Alors Hen­riette construit avec d’autres un pro­jet qui ambi­tionne de construire une vraie pro­tec­tion sociale autour du tra­vail des femmes sans-papiers : contrats de béné­vo­lats res­pec­tueux des droits des concer­nées, valo­ri­sa­tion des expé­riences acquises, espace d’expression et d’acquisition de savoirs.

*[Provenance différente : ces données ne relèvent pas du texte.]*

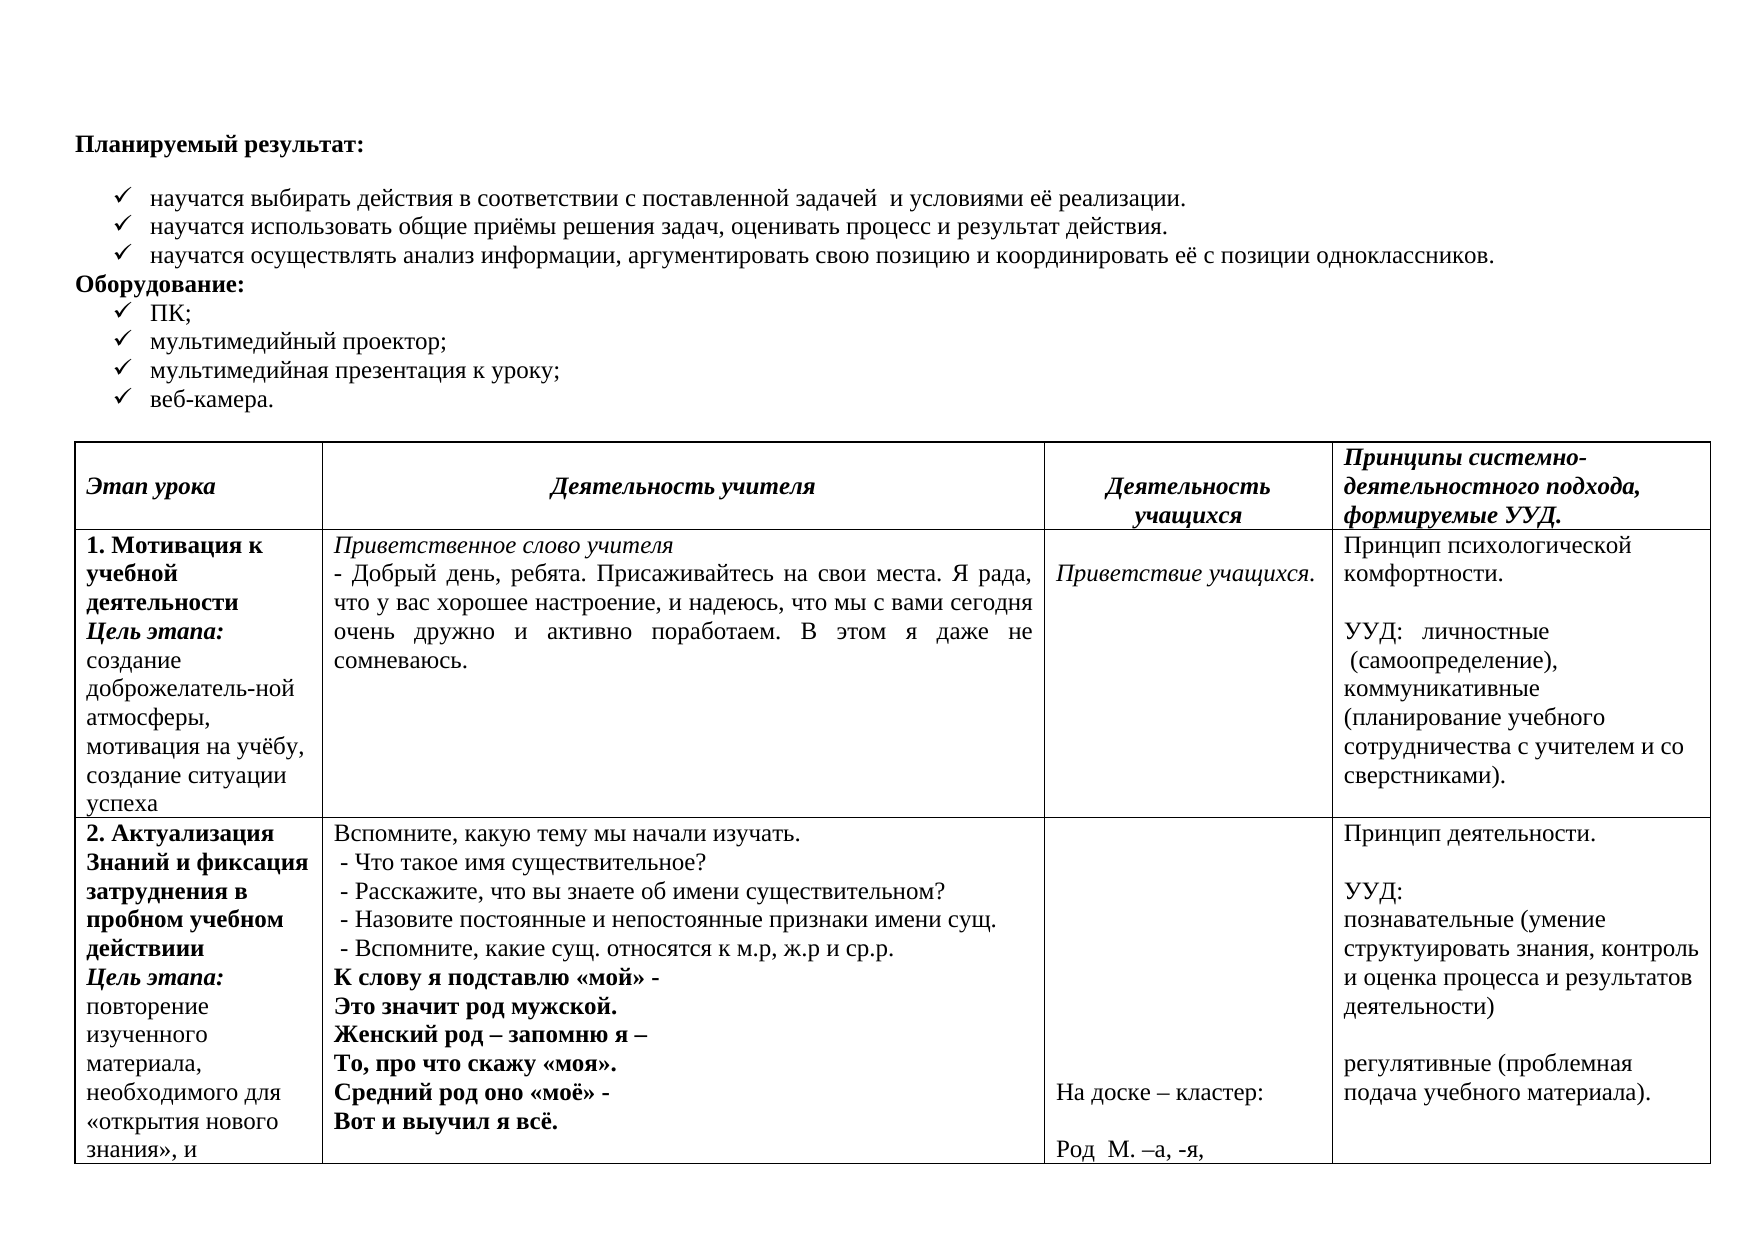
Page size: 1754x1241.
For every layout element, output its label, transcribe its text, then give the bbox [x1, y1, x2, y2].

text Планируемый результат: [75, 129, 1679, 158]
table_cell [1333, 818, 1710, 1163]
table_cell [323, 818, 1044, 1163]
table_cell 1. Мотивация к учебной деятельности Цель этапа: создание доброжелатель-ной атмосферы, мотивация на учёбу, создание ситуации успеха [76, 530, 322, 817]
list мультимедийная презентация к уроку; [112, 355, 1679, 384]
table_header Этап урока [76, 443, 322, 529]
list ПК; [112, 298, 1679, 326]
table_cell Принцип психологической комфортности. УУД: личностные (самоопределение), коммуникативные (планирование учебного сотрудничества с учителем и со сверстниками). [1333, 530, 1710, 817]
list научатся выбирать действия в соответствии с поставленной задачей и условиями её реализации. [112, 183, 1620, 211]
text Оборудование: [75, 269, 1679, 298]
list научатся осуществлять анализ информации, аргументировать свою позицию и координировать её с позиции одноклассников. [112, 240, 1620, 269]
table_header Деятельность учителя [323, 443, 1044, 529]
list научатся использовать общие приёмы решения задач, оценивать процесс и результат действия. [112, 211, 1620, 240]
list веб-камера. [112, 384, 1679, 413]
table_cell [76, 818, 322, 1163]
table_cell Приветствие учащихся. [1045, 530, 1332, 817]
table_header Принципы системно-деятельностного подхода, формируемые УУД. [1333, 443, 1710, 529]
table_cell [1045, 818, 1332, 1163]
table_header Деятельность учащихся [1045, 443, 1332, 529]
list мультимедийный проектор; [112, 326, 1679, 355]
table_cell Приветственное слово учителя - Добрый день, ребята. Присаживайтесь на свои места. Я рада, что у вас хорошее настроение, и надеюсь, что мы с вами сегодня очень дружно и активно поработаем. В этом я даже не сомневаюсь. [323, 530, 1044, 817]
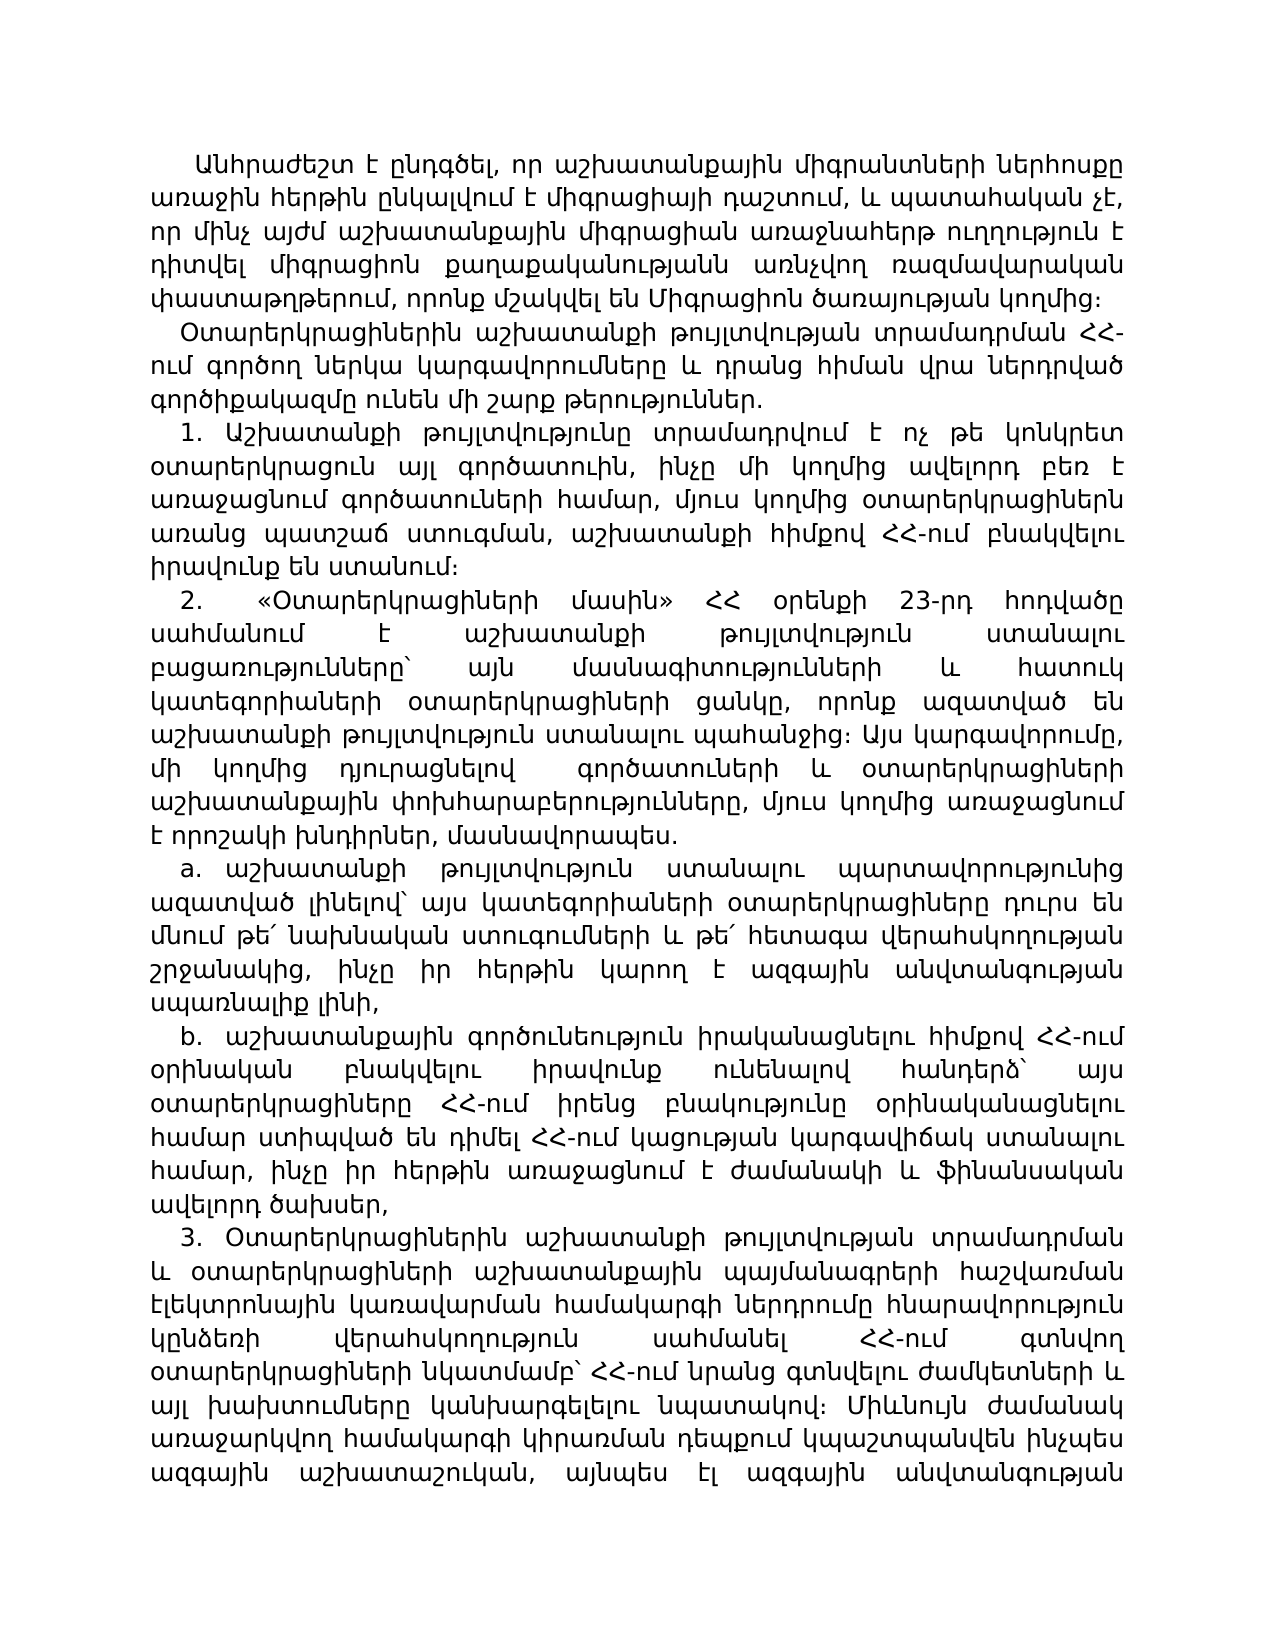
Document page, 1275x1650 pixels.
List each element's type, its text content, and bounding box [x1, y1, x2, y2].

list Անհրաժեշտ է ընդգծել, որ աշխատանքային միգրանտների ներհոսքը առաջին հերթին ընկալվում է միգրացիայի դաշտում, և պատահական չէ, որ մինչ այժմ աշխատանքային միգրացիան առաջնահերթ ուղղություն է դիտվել միգրացիոն քաղաքականությանն առնչվող ռազմավարական փաստաթղթերում, որոնք մշակվել են Միգրացիոն ծառայության կողմից։ [150, 150, 1125, 313]
list Աշխատանքի թույլտվությունը տրամադրվում է ոչ թե կոնկրետ օտարերկրացուն այլ գործատուին, ինչը մի կողմից ավելորդ բեռ է առաջացնում գործատուների համար, մյուս կողմից օտարերկրացիներն առանց պատշաճ ստուգման, աշխատանքի հիմքով ՀՀ-ում բնակվելու իրավունք են ստանում։ [150, 418, 1125, 582]
list աշխատանքի թույլտվություն ստանալու պարտավորությունից ազատված լինելով՝ այս կատեգորիաների օտարերկրացիները դուրս են մնում թե՛ նախնական ստուգումների և թե՛ հետագա վերահսկողության շրջանակից, ինչը իր հերթին կարող է ազգային անվտանգության սպառնալիք լինի, [150, 854, 1125, 1018]
text Օտարերկրացիներին աշխատանքի թույլտվության տրամադրման ՀՀ-ում գործող ներկա կարգավորումները և դրանց հիման վրա ներդրված գործիքակազմը ունեն մի շարք թերություններ. [150, 318, 1125, 414]
list աշխատանքային գործունեություն իրականացնելու հիմքով ՀՀ-ում օրինական բնակվելու իրավունք ունենալով հանդերձ՝ այս օտարերկրացիները ՀՀ-ում իրենց բնակությունը օրինականացնելու համար ստիպված են դիմել ՀՀ-ում կացության կարգավիճակ ստանալու համար, ինչը իր հերթին առաջացնում է ժամանակի և ֆինանսական ավելորդ ծախսեր, [150, 1022, 1125, 1219]
list «Օտարերկրացիների մասին» ՀՀ օրենքի 23-րդ հոդվածը սահմանում է աշխատանքի թույլտվություն ստանալու բացառությունները՝ այն մասնագիտությունների և հատուկ կատեգորիաների օտարերկրացիների ցանկը, որոնք ազատված են աշխատանքի թույլտվություն ստանալու պահանջից։ Այս կարգավորումը, մի կողմից դյուրացնելով գործատուների և օտարերկրացիների աշխատանքային փոխհարաբերությունները, մյուս կողմից առաջացնում է որոշակի խնդիրներ, մասնավորապես. [150, 586, 1125, 850]
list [150, 1223, 1125, 1487]
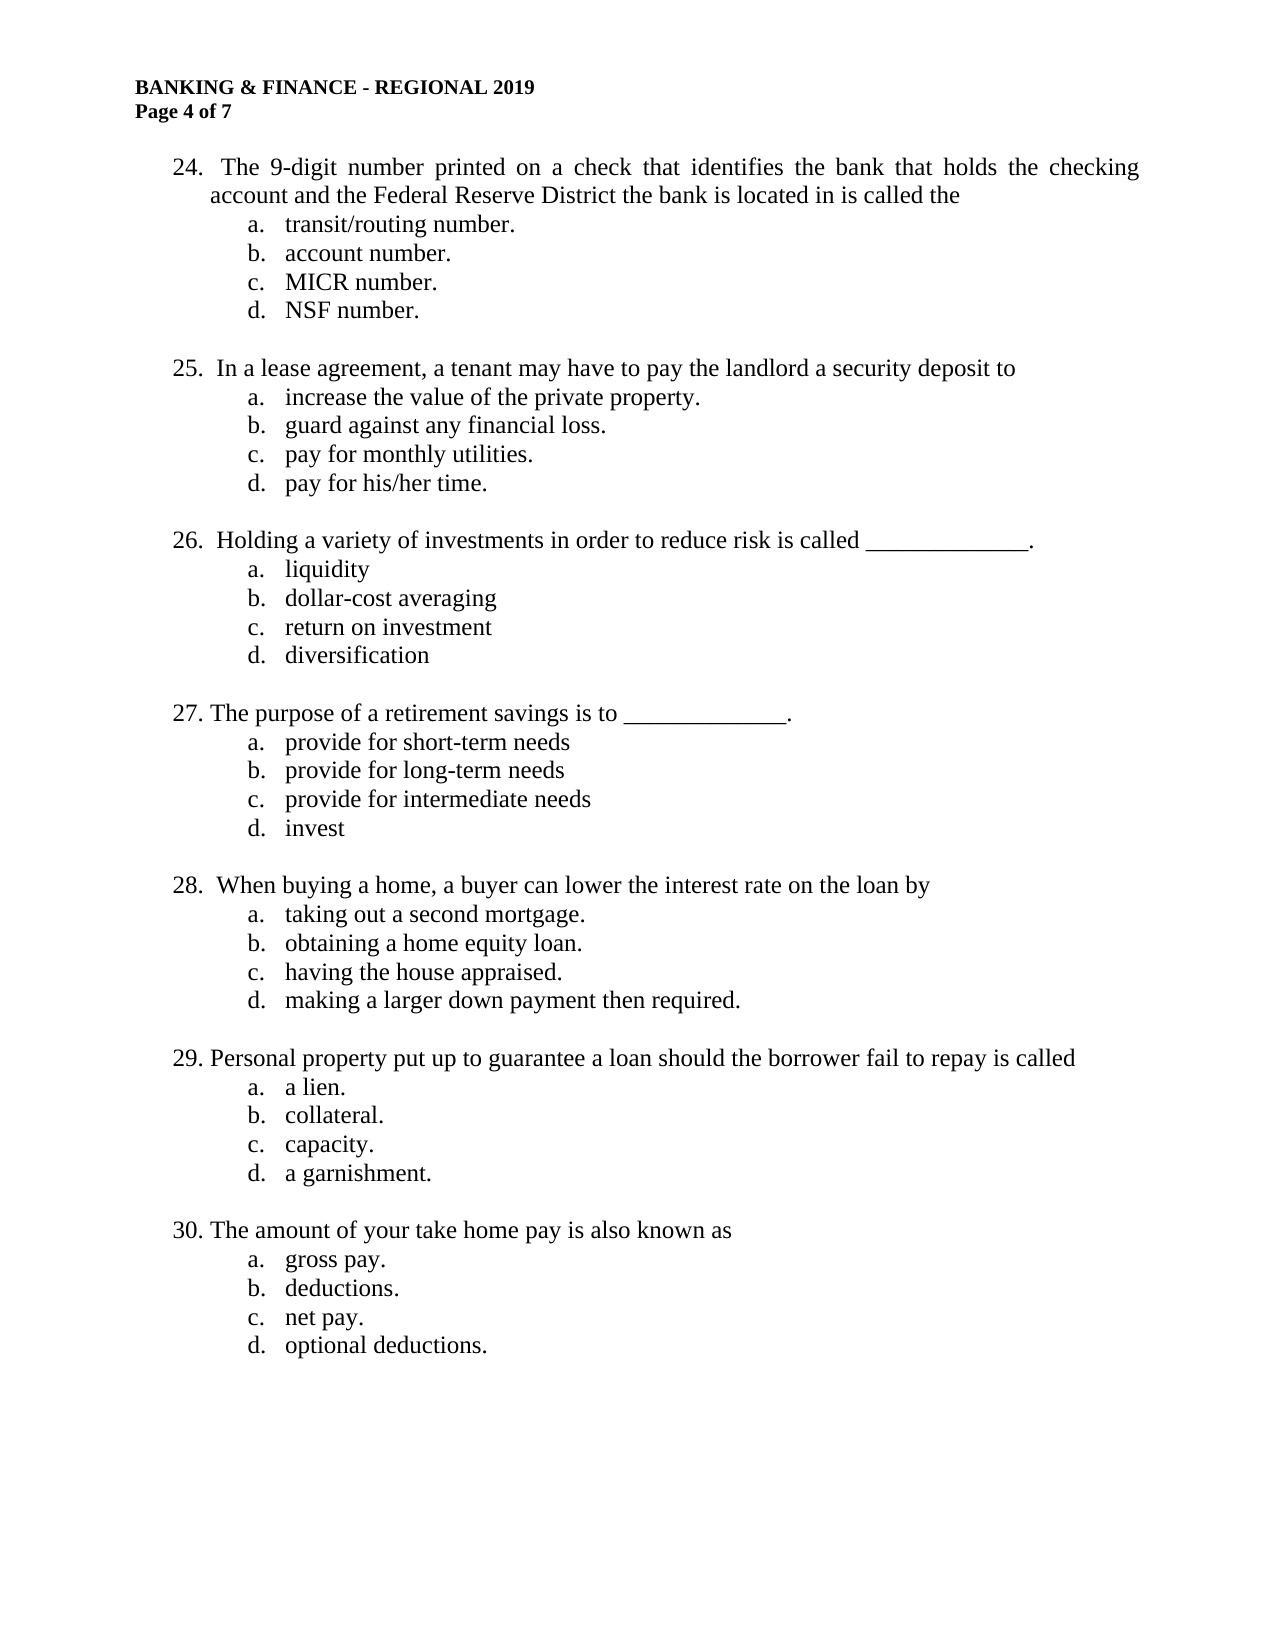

Ce pro­jet a l’ambition de répondre, col­lec­ti­ve­ment là encore, aux besoins de chacune.

Et c’est par une réflexion plus large sur cette ques­tion de « cha­cune et toutes » que se clô­tu­re­ra notre rencontre.

Femmes et féministes, à la découverte de la force du collectif

Fémi­nistes, Hen­riette Essa­mi-Khaul­lot et Aïs­ta Bah l’étaient bien avant d’arriver en Belgique.

Le sort réser­vé aux femmes et l’espoir de trou­ver une pro­tec­tion en Europe a été l’un des moteurs de l’exil pour l’une. Inutile de pré­ci­ser que l’issue de sa pro­cé­dure d’asile lui a enle­vé la plu­part de ses illu­sions sur le sort des femmes sur le conti­nent des « Droits de l’Homme »… pour peu qu’il soit blanc et de genre masculin.

Et pour l’autre, qui a été éle­vée par un père qui l’a tou­jours encou­ra­gée à « être au monde » sur un pied d’égalité avec ses frères ; tout en veillant à son édu­ca­tion de future « bonne épouse » ; les contra­dic­tions rele­vées là-bas se repro­duisent ici, notam­ment par ce même grand écart entre dis­cours et actes qui tra­verse toutes ses expé­riences de vie au quotidien.

L’une et l’autre sou­lignent la néces­si­té de garan­tir aux femmes migrantes, à plus forte rai­son sans-papiers, la sécu­ri­té dont elles ont besoin.

Un lieu d’occupation par et pour les femmes sans-papiers, notam­ment, per­met­trait une meilleure visi­bi­li­té de leur lutte.

Créer des ouver­tures ne sera pos­sible que par elles-mêmes, par l’expression de leur lutte et leurs com­bats, au quotidien.

Pour Hen­riette et Aïs­ta, l’occupation col­lec­tive, parce qu’elle est auto­gé­rée, est deve­nu un lieu d’émancipation, dans lequel elles ont décou­vert la puis­sance trans­for­ma­trice de l’action collective.

Toutes deux ont pu y pui­ser les res­sources qui leur ont ren­du confiance en elles, et contri­bué à recons­truire une per­cep­tion posi­tive d’elles-mêmes.

Leur poli­ti­sa­tion s’est accom­pa­gnée de leur éman­ci­pa­tion, par la décou­verte d’une vraie soli­da­ri­té dans la lutte.

Hen­riette et Aïs­ta sont deux femmes puissantes.

  1. Mer­ci à celle, incon­nue de nous trois, qui a la pre­mière employé cette si belle for­mu­la­tion de la lutte.
  2. Fran­çoise Ver­gès, Un fémi­nisme déco­lo­nial, La fabrique édi­tions, 2019.